It seems that in an election year, all analysis goes out the window. In speaking with someone the other day, he noted that the current market is volatile but “should calm down after the election.” Apparently, he wasn’t looking at the same fundamentals that I’m looking at, and they aren’t pretty. The constant chatter from the talking heads that we’re at the housing market bottom and things will go up from here seems more promotional than honest. Sadly, crude oil isn’t going down anytime soon (or at least not by a large amount) and where we are at in the recessional cycle is anyone’s guess, and seems to change daily. Stock market goes down: egad! Recession is here, we could see a depression. Stock market goes up: ahhh. Banks are feeling better, the Fed is keeping the lending window open so of course, all is well. That is until you look inside the numbers.
Managing Editor Dan Collins spoke at length to economist John Williams (see It’s all about the numbers), who described some of the major problems with the economy right now, and how the government reported numbers are skewed. We’re in trouble by the looks of it. As he says “The [gross domestic product] numbers in the first quarter...were an absolute rig job aimed at helping George Bush and Ben Bernanke. Bernanke wanted to pull back on the easing so he put out the story that the economy was getting better so we don’t have to cut as much. This is nonsense.”

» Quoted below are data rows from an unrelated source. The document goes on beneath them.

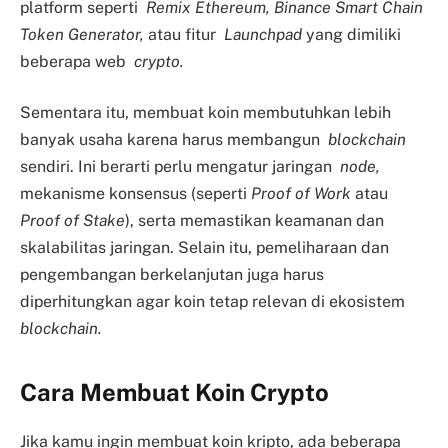
platform seperti
Remix Ethereum, Binance Smart Chain
Token Generator,
atau fitur
Launchpad
yang dimiliki
beberapa web
crypto.
Sementara itu, membuat koin membutuhkan lebih
banyak usaha karena harus membangun
blockchain
sendiri. Ini berarti perlu mengatur jaringan
node,
mekanisme konsensus (seperti
Proof of Work
atau
Proof of Stake
), serta memastikan keamanan dan
skalabilitas jaringan. Selain itu, pemeliharaan dan
pengembangan berkelanjutan juga harus
diperhitungkan agar koin tetap relevan di ekosistem
blockchain.
Cara Membuat Koin Crypto
Jika kamu ingin membuat koin kripto, ada beberapa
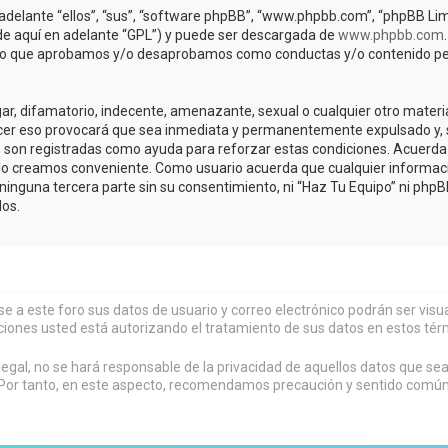
adelante “ellos”, “sus”, “software phpBB”, “www.phpbb.com”, “phpBB Lim
(de aquí en adelante “GPL”) y puede ser descargada de
www.phpbb.com
de lo que aprobamos y/o desaprobamos como conductas y/o contenido pe
r, difamatorio, indecente, amenazante, sexual o cualquier otro material 
acer eso provocará que sea inmediata y permanentemente expulsado y, s
os son registradas como ayuda para reforzar estas condiciones. Acuerda 
lo creamos conveniente. Como usuario acuerda que cualquier informa
inguna tercera parte sin su consentimiento, ni “Haz Tu Equipo” ni php
os.
rse a este foro sus datos de usuario y correo electrónico podrán ser vi
ciones usted está autorizando el tratamiento de sus datos en estos tér
al, no se hará responsable de la privacidad de aquellos datos que sean
or tanto, en este aspecto, recomendamos precaución y sentido común al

He goes on to say not only are the numbers skewed, but the logic is flawed. “When you have inflation being driven by commodity prices, a weak dollar and a money supply spike because of a banking crisis, those are not factors that are going to be improved by short-term policy. The GDP is the most heavily biased and most easily rigged number that they have.”
The problem is, do we really know how healthy (or sick) our economy is, or will we continue to live in the day-to-day state of how well the stock market performed, which seems to be what the talking heads follow? Sadly, according to Williams, those who watch the talking heads seem to take their cue from them. “The people who tend to believe in the number are in the financial markets, or at least they trade off of it.”

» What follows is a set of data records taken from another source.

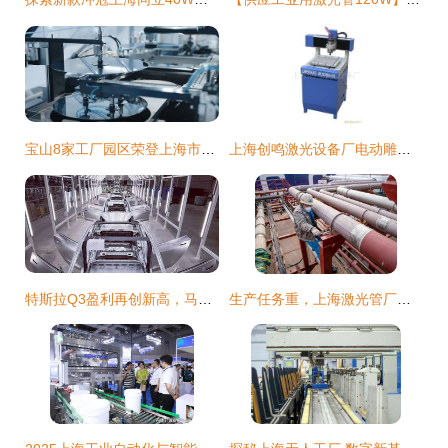
宝山8家工厂园区荣登上海市2023年度第二批绿色制造示范名单，全年新增17家上海激光管企业
上海创鸣激光设备厂电动雕刻机产品列表及上海激光管应用
特斯拉Q3盈利再创新高，马斯克与上海工厂引领行业变革
生产任务重，上海激光管厂春节期间万余人加班赶工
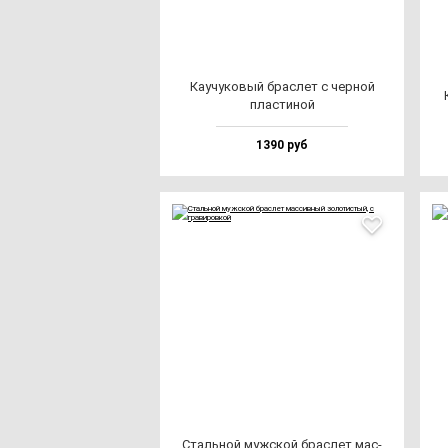
Каучу­ко­вый брас­лет с чер­ной
плас­ти­ной
1390 руб
Сталь­ной муж­ской брас­лет мас­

He says that “most of my clients had been business economists, people who had to make a forecast that people used to make money as opposed to reports put out to the public as pablum to make them feel better about buying stocks or bonds.” It appears for the most part, the public is being rolled.
When Dan first proposed the interview with Williams, I admit to not being convinced, thinking it was one extremist’s view. And though Williams could be Cassandra in economist clothing, what he says clarifies why there are so many different interpretations today of the various government reports. And frankly, he states his case well, with points especially apropos for today’s markets.

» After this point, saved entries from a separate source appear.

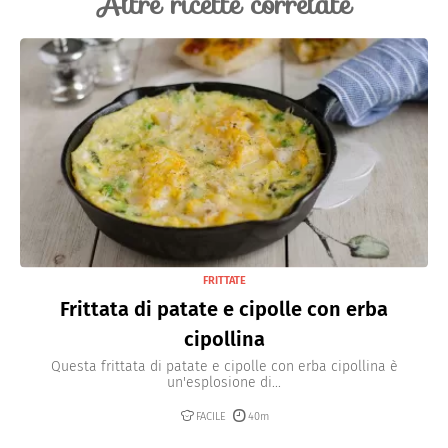
Altre ricette correlate
FRITTATE
Frittata di patate e cipolle con erba
cipollina
Questa frittata di patate e cipolle con erba cipollina è
un'esplosione di...
FACILE
40m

Perhaps the irony of this is in our mid-year economic outlook (Recession hurts, by Senior Associate Editor Chris McMahon), the expert analysts interviewed don’t see the depression coming up that Williams has forecasted. Some may see an uptick to the current mess, others remain in the recession mode. And despite the talk of Fed intervention and its new move into the U.S. dollar discussion, the truth is, this economy is being driven by a wild commodities market, higher unemployment, huge government debt, a banking crisis in flux and a populace that wants a silver lining soon.
Perhaps my friend is right; after the election things should turn around or at least will calm down. But that depends on one thing: we elect an administration that is more concerned about the United States and its citizens than itself.